Rasanya tidak ada keluhan yang dapat
disampaikan dari cara Black dalam mengeksplorasi berbagai adegan aksi
yang hadir dalam film ini. Iron Man 3, terlepas dari perubahan
nada penceritaannya, tetaplah mampu menghadirkan deretan adegan aksi dan
ledakan dalam skala besar dan cukup mengagumkan. Terlepas dari beberapa
karakter yang hadir dalam porsi penceritaan yang cukup terbatas,
departemen akting Iron Man 3 yang diisi dengan nama-nama seperti
Robert Downey, Jr., Gwyneth Paltrow, Don Cheadle, Guy Pearce, Ben
Kingsley dan Rebecca Hall tetap berhasil solid dalam menghidupkan peran
masing-masing – dengan chemistry yang terjalin antara Downey, Jr.
dengan Paltrow, Cheadle dan Ty Simpkins – yang menampilkan penampilan
akting yang mengesankan – mampu menjadi highlight pada banyak bagian presentasi cerita film ini.

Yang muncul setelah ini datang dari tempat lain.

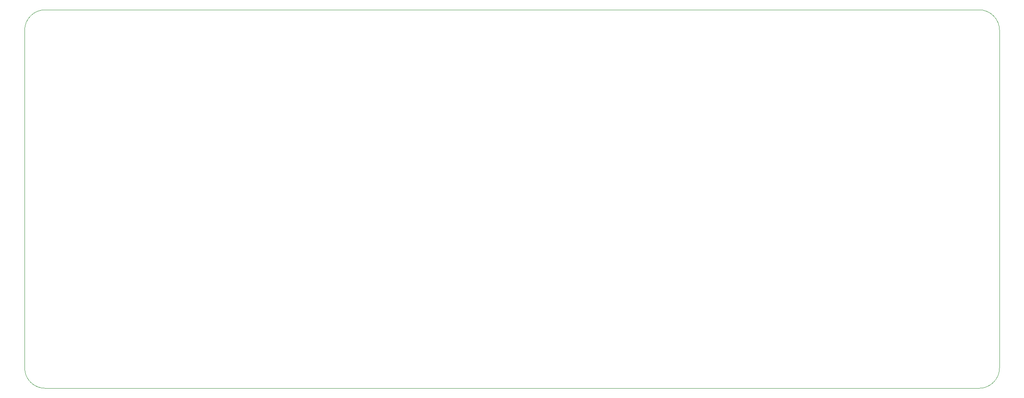
<source format=gm1>
%TF.GenerationSoftware,KiCad,Pcbnew,(6.0.0)*%
%TF.CreationDate,2022-01-10T09:23:07+09:00*%
%TF.ProjectId,orca_pcb,6f726361-5f70-4636-922e-6b696361645f,rev?*%
%TF.SameCoordinates,Original*%
%TF.FileFunction,Profile,NP*%
%FSLAX46Y46*%
G04 Gerber Fmt 4.6, Leading zero omitted, Abs format (unit mm)*
G04 Created by KiCad (PCBNEW (6.0.0)) date 2022-01-10 09:23:07*
%MOMM*%
%LPD*%
G01*
G04 APERTURE LIST*
%TA.AperFunction,Profile*%
%ADD10C,0.100000*%
%TD*%
G04 APERTURE END LIST*
D10*
X197750000Y78500000D02*
X4250000Y78500000D01*
X202000000Y4250000D02*
X202000000Y74250000D01*
X4250000Y0D02*
X197750000Y0D01*
X0Y74250000D02*
X0Y4250000D01*
X0Y4250000D02*
G75*
G03*
X4250000Y0I4250000J0D01*
G01*
X197750000Y0D02*
G75*
G03*
X202000000Y4250000I0J4250000D01*
G01*
X202000000Y74250000D02*
G75*
G03*
X197750000Y78500000I-4250000J0D01*
G01*
X4250000Y78500000D02*
G75*
G03*
X0Y74250000I0J-4250000D01*
G01*
M02*

</source>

Well… kredit utama dari Iron Man 3
jelas layak diberikan pada Marvel Studios yang dengan berani memberikan
kebebasan bagi Shane Black untuk menciptakan atmosfer penceritaan
seperti yang ia inginkan – meskipun jelas Black terlihat sangat
terpengaruh pada kemampuan Joss Whedon untuk mengubah The Avengers
menjadi sebuah film aksi komedi yang benar-benar menghibur. Naskah
cerita yang diarahkan oleh Black bersama Drew Pearce jelas akan mampu
menghadirkan perbedaan pendapat bagi banyak penggemar franchise
ini. Pun begitu, tidak dapat disangkal bahwa Black dan Pearce telah
memberikan sebuah kualitas penulisan naskah yang terasa begitu segar
dalam menyikapi tema superhero yang diusungnya – Hey! Tidak semua karakter superhero
harus dihadirkan dengan jalan cerita kelam seperti yang selalu terjadi
dalam dunia seorang Christopher Nolan. Black mampu menyajikan sebuah
presentasi cerita dengan kehadiran sisi aksi yang mampu tergali dengan
baik, dialog-dialog yang tajam dan cerdas serta sajian drama yang terasa
personal namun berhasil memberikan berbagai komentar sosial terhadap
banyak hal yang sedang terjadi di dunia saat ini. Sebuah sajian yang
solid dan menjadikan Iron Man 3 sebagai bagian terbaik dari perjalanan franchise ini.